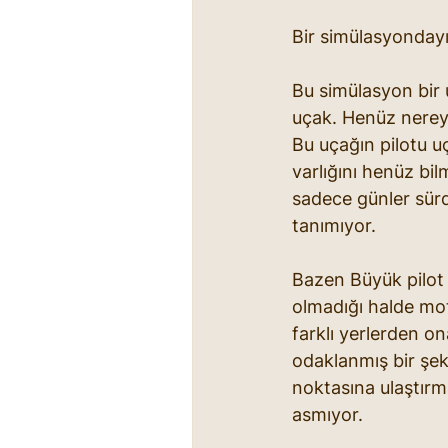
Bir simülasyondayı
Bu simülasyon bir
uçak. Henüz nereye
Bu uçağın pilotu u
varlığını henüz bil
sadece günler sürd
tanımıyor. 
Bazen Büyük pilot 
olmadığı halde mot
farklı yerlerden on
odaklanmış bir şek
noktasına ulaştırma
asmıyor.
------------------------------------------------------------------------
== To do ==
Retype the text from every item exactly as it appears, line for line, and leave the pictures out of your answer.

== Task output ==
Bir simülasyondayı
Bu simülasyon bir
uçak. Henüz nereye
Bu uçağın pilotu u
varlığını henüz bil
sadece günler sürd
tanımıyor. 
Bazen Büyük pilot 
olmadığı halde mot
farklı yerlerden on
odaklanmış bir şek
noktasına ulaştırma
asmıyor.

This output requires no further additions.